↓↓↓
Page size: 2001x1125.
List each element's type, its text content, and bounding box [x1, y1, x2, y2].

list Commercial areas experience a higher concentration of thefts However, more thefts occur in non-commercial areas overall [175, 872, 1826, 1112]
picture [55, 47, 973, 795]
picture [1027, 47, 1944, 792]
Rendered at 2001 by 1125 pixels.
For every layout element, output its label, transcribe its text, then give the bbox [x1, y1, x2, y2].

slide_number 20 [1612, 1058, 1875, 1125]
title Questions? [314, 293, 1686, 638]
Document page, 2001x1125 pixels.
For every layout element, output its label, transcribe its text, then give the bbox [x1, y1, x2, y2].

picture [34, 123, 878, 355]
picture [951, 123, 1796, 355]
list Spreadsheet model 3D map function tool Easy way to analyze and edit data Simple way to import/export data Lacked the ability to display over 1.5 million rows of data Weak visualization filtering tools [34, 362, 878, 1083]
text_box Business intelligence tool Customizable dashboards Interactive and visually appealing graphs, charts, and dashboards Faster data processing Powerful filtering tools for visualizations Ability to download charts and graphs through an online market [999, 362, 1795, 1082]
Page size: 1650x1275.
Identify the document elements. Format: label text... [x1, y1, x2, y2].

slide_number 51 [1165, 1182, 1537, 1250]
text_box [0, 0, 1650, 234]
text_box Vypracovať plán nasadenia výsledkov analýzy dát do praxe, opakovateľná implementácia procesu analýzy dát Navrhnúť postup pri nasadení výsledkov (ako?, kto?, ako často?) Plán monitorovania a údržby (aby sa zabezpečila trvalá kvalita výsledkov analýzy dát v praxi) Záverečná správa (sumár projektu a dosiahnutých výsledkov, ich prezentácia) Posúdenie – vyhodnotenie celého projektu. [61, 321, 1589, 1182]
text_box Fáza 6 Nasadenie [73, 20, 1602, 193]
↑↑↑
*Task item*: I would like you to report every line in the listing above that contains "size".

*Problem solution*:
Page size: 2001x1125.
Page size: 1650x1275.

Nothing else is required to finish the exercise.